We hike along another trail, find another clearing, hike more,
and then in the next clearing there's a tractor. How many people
can you fit on a tractor? Ten - and their equipment - is the impossible
answer. However much I still don't believe it, I still have the
memory of riding down the valley on the back of a tractor, down
a narrow trail a 4x4 would not navigate, past, then around the
granite domes of Três Picos. Not fast, not elegant, but down
and down, warmer and drier with each slow, bumpy mile. Eventually,
we walk stiffly the last few yards to the hot showers.
By 7pm, we're on the beach at Ipanema, having a beer with Michael Brooke and discussing our plans. We should be in Arraras by now, but Maria Alice will need a day to regroup, check the equipment, buy food, and most important of all, find another helicopter pilot. I will now miss Araras, for I must leave on Friday night. My body demands I spend tomorrow soaking in a hot bath and drying my gear. Michael arrived two days ago and hasn't come this far to watch the beach. We set our alarms for 5am.
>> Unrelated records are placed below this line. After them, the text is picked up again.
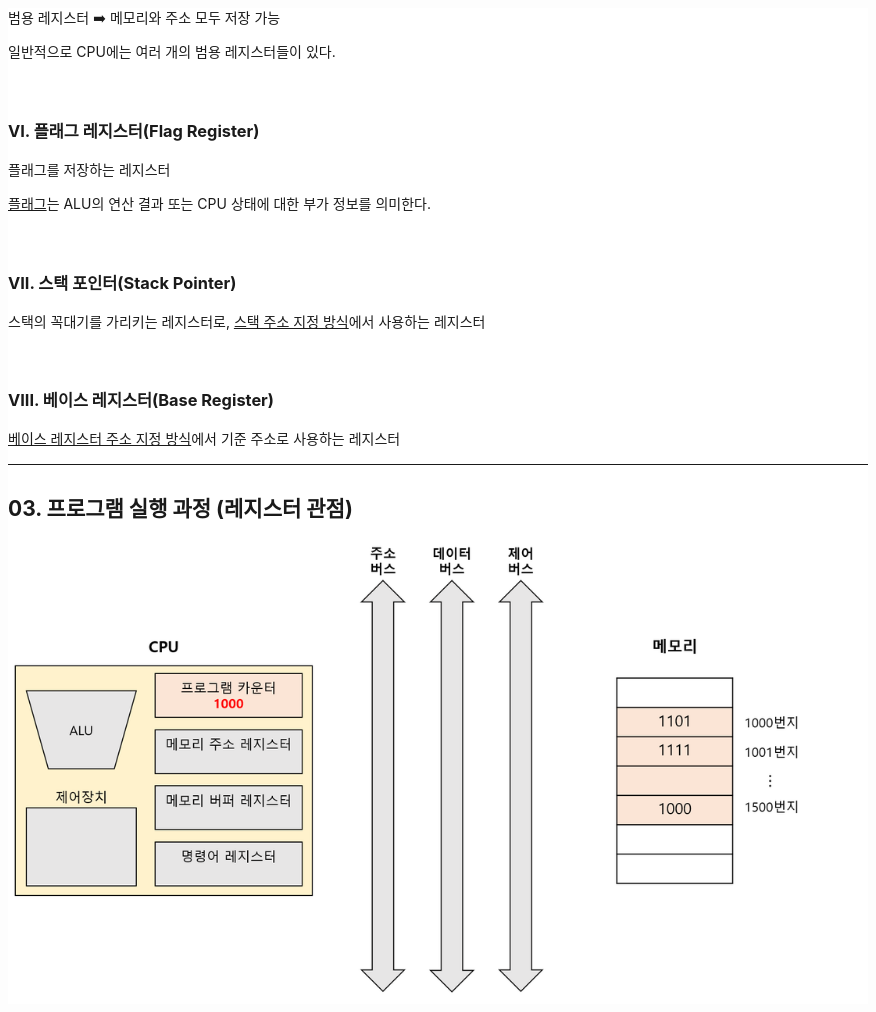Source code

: 범용 레지스터 :arrow_right: 메모리와 주소 모두 저장 가능<br>

일반적으로 CPU에는 여러 개의 범용 레지스터들이 있다.<br>

<br>

### VI. 플래그 레지스터(Flag Register)

플래그를 저장하는 레지스터<br>

[플래그](../Chapter03-CPU/01_ALU-제어장치.md#플래그flag)는 ALU의 연산 결과 또는 CPU 상태에 대한 부가 정보를 의미한다.<br>

<br>

### VII. 스택 포인터(Stack Pointer)

스택의 꼭대기를 가리키는 레지스터로, [스택 주소 지정 방식](../Chapter02-명령어/02_주소지정방식.md#06-스택-주소-지정-방식stack-addressing-mode)에서 사용하는 레지스터<br>

<br>

### VIII. 베이스 레지스터(Base Register)

[베이스 레지스터 주소 지정 방식](../Chapter02-명령어/02_주소지정방식.md#ii-베이스-레지스터-주소-지정-방식base-register-addressing-mode)에서 기준 주소로 사용하는 레지스터<br>

---

## 03. 프로그램 실행 과정 (레지스터 관점)

<img src="../img/computer-structure-0311.png" width="800px">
Wednesday, December 10th. By 830am, Michael and I are
slogging up a trail in Serra dos Órgãos National Park heading
for where he found the grey-winged cotinga 20 years ago. It's my
only hope to see the bird now and, importantly, to see how the
forest here differs from that near Três Picos. Every muscle
hurts as we climb hour after hour, stopping only for me to catch
my breath. We climb up through where the black and gold cotingas
are whistling, then leave them below us. We listen, straining to
hear the grey-winged's call. No such luck. The forest looks just
the same as it did in Três Picos.
Why weren't grey-wingeds there? Why were black and golds so common there, but not here? We hike down, leaving the Park at dusk.
Thursday, December 11th. There's so much excitement in Maria Alice's apartment as we pack the food, organize and check the equipment. In an instant, they're off, and I'm alone. I wash my gear, write my notes, check my e-mail, enjoy a beer on the beach, listen to the BBC World Service after dinner. I wasn't expecting a phone call. From high on the ridge at Araras, exactly where they should be, exactly where I should be, Maria Alice has excellent reception. "Wish you were!" Next morning, the phone rings again. "We have grey-winged cotingas calling all around us" she tells me. You really should be there!" "Yes," I think, "I really should be."